=== Section Start ===

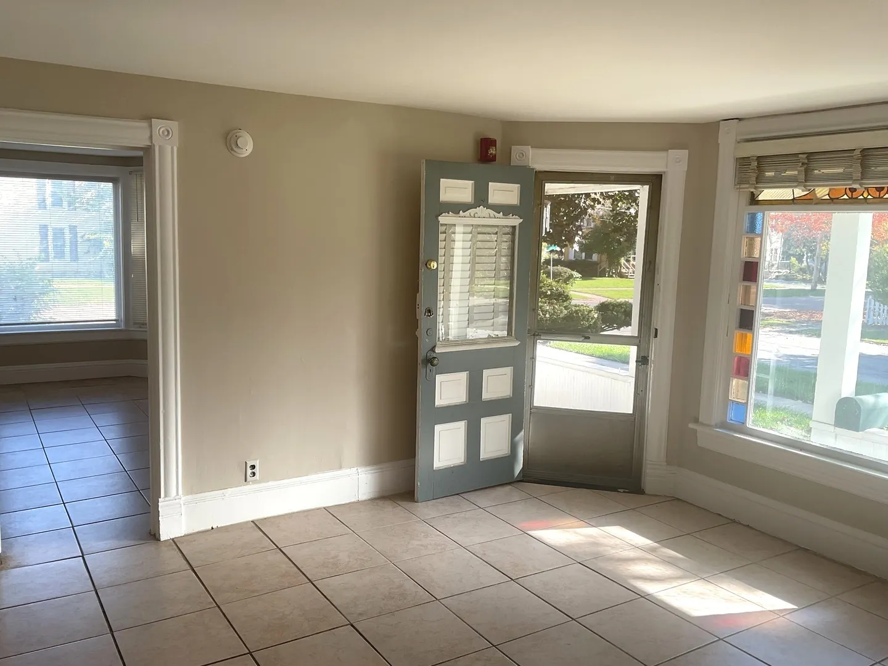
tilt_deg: -5.8
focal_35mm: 29
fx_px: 744
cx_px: 444
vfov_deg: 48.2
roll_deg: -1.2
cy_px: 333
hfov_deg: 61.7
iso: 20
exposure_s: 1/120
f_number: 1.8
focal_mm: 3
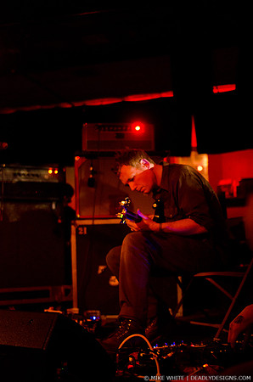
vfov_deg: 43.7
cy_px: 191
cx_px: 126
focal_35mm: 45
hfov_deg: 29.7
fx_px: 477
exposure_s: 1/40
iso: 2000
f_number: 1.4
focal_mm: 30
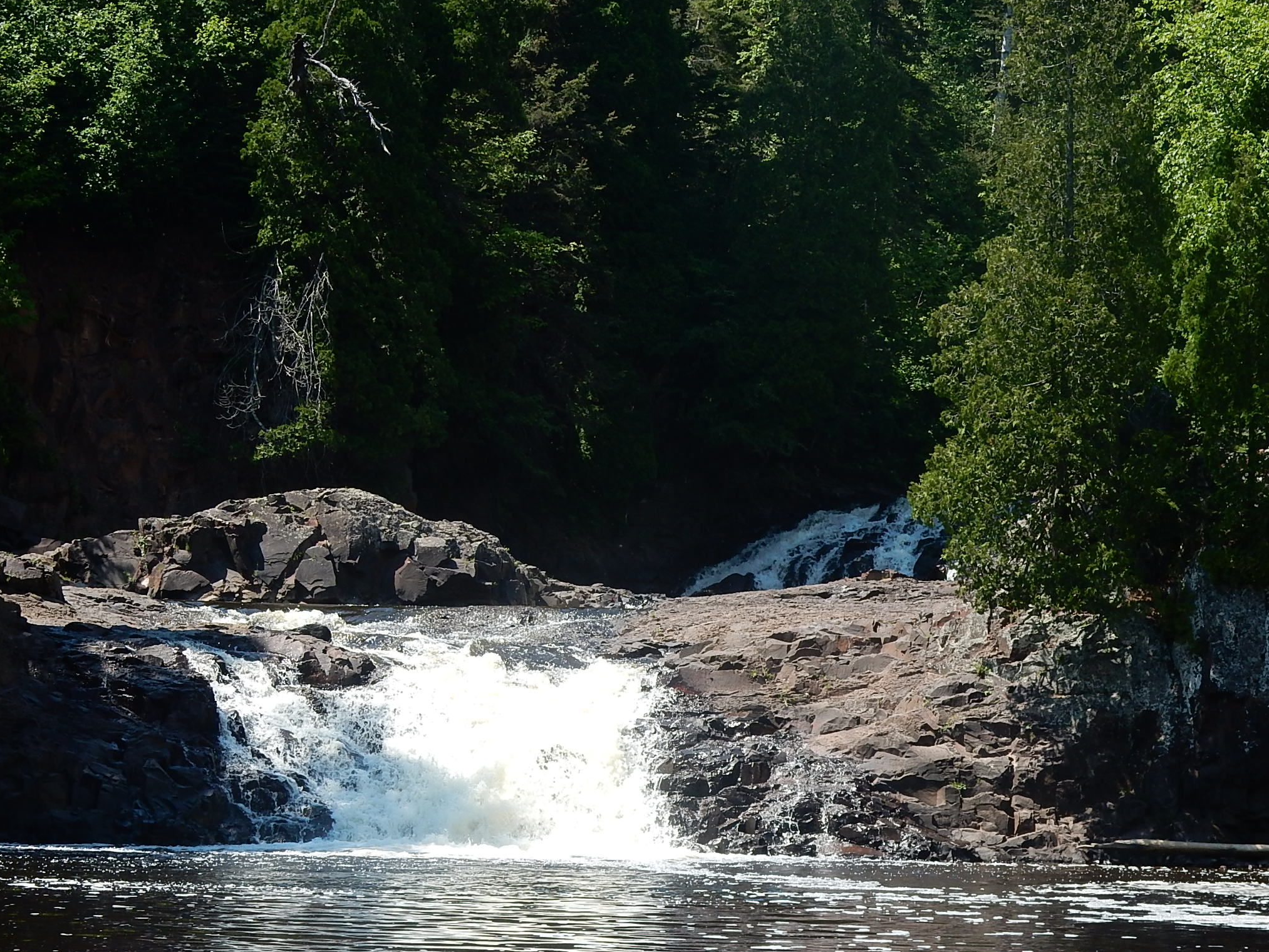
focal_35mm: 111
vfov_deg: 13.3
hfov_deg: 17.7
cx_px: 579
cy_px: 480
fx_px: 4070
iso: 125
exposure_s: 1/320
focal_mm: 17.6
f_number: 5.3
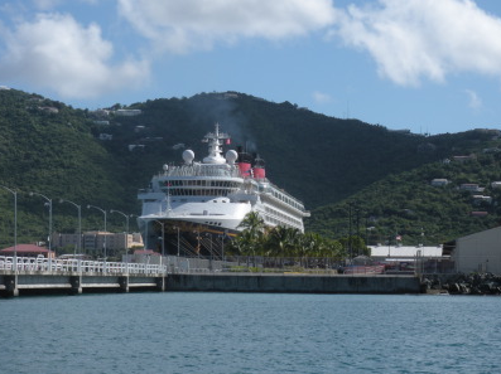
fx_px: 1663
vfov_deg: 12.9
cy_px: 165
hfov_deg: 17.1
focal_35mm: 115
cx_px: 249
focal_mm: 17.4
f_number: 5
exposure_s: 1/580
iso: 64
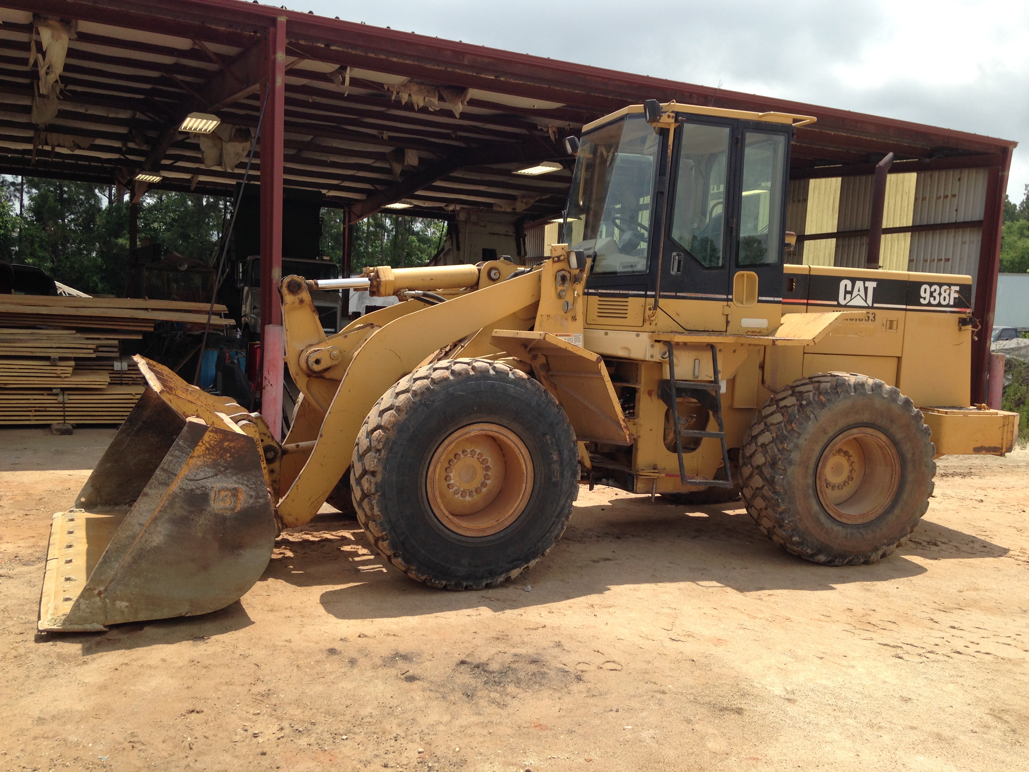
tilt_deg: -5.1
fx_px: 981
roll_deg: -0.8
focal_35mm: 33
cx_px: 514
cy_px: 386
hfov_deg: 55.4
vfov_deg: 42.9
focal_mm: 4.12
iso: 50
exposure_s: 1/1290
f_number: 2.4
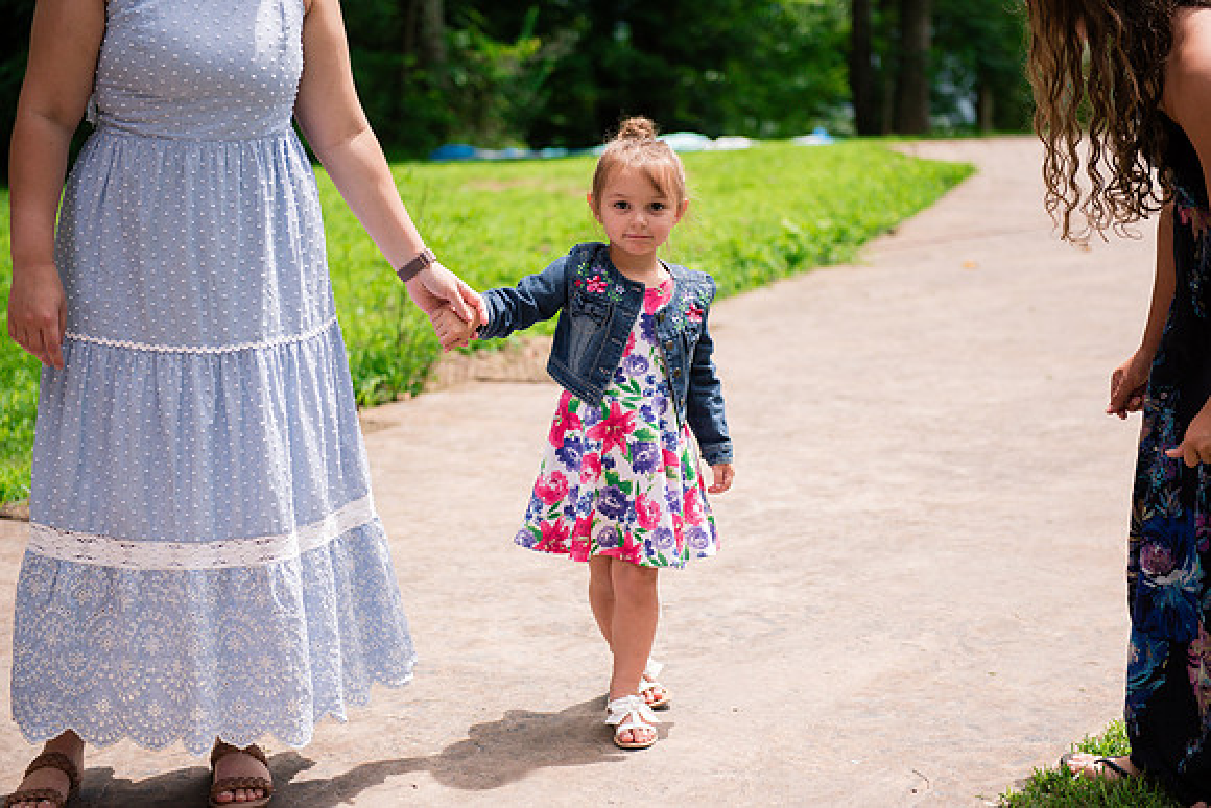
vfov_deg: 19.5
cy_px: 404
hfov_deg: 28.8
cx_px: 606
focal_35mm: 70
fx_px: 2355
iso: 500
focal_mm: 70
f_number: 2.8
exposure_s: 1/4000
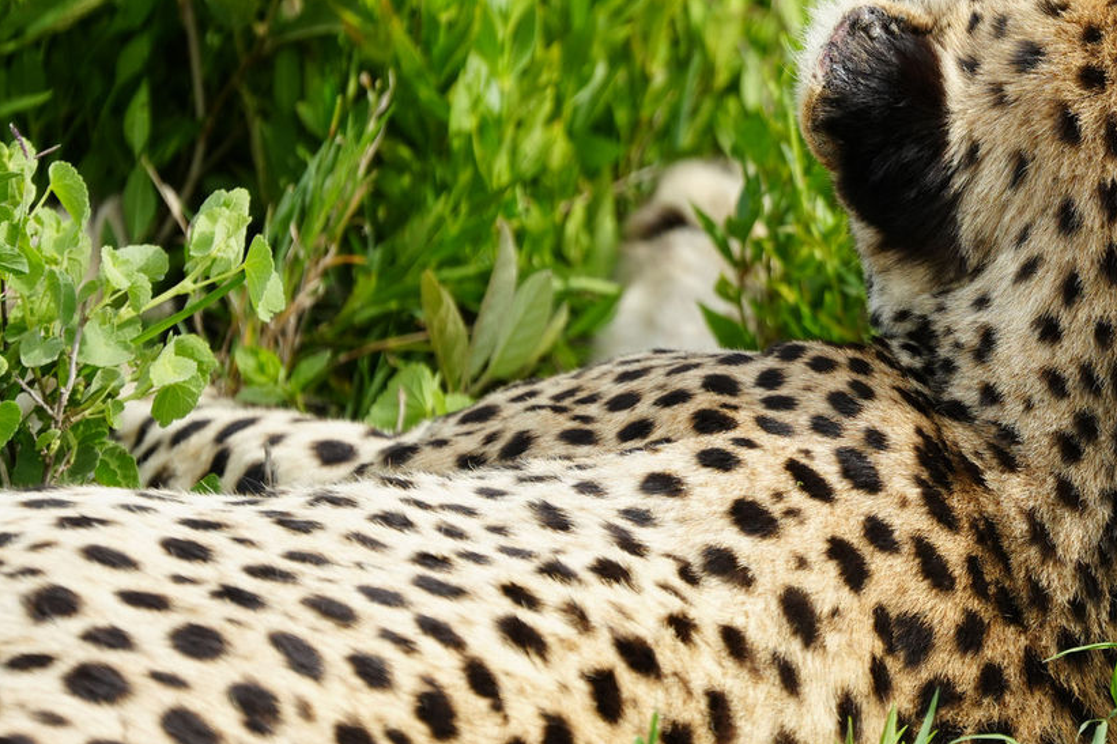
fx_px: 24195
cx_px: 1086
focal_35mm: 780
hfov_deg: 2.6
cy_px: 222
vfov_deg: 1.8
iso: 320
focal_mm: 400
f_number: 6.3
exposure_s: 1/500
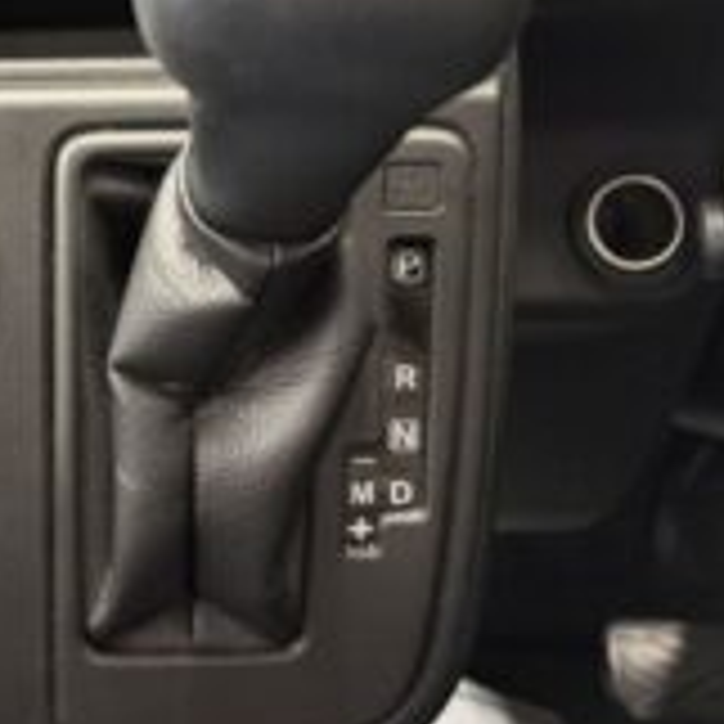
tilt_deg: -22.8
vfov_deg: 33.6
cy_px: 218
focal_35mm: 50
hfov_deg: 31.1
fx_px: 1183
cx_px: -27
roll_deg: +1.9
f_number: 1.6
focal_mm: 5.96
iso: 500
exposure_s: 1/25
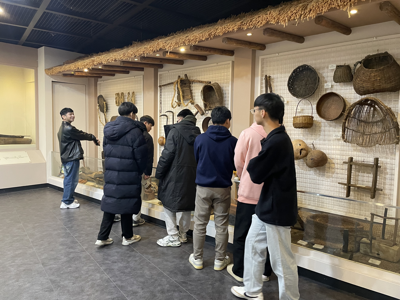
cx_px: 200
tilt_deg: -3.5
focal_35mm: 26
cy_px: 150
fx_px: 300
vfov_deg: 53.1
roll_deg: -0.5
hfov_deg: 67.3
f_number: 1.6
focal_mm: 4.2
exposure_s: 1/40
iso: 400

=== Section End ===

> [About this task] Beginning with the line holding "roll_deg: -0.8" in the material above, restate word for word each line through the line holding "exposure_s: 1/500", and exclude pictures.

> [Result for this exercise]
roll_deg: -0.8
focal_35mm: 33
cx_px: 514
cy_px: 386
hfov_deg: 55.4
vfov_deg: 42.9
focal_mm: 4.12
iso: 50
exposure_s: 1/1290
f_number: 2.4
vfov_deg: 19.5
cy_px: 404
hfov_deg: 28.8
cx_px: 606
focal_35mm: 70
fx_px: 2355
iso: 500
focal_mm: 70
f_number: 2.8
exposure_s: 1/4000
fx_px: 24195
cx_px: 1086
focal_35mm: 780
hfov_deg: 2.6
cy_px: 222
vfov_deg: 1.8
iso: 320
focal_mm: 400
f_number: 6.3
exposure_s: 1/500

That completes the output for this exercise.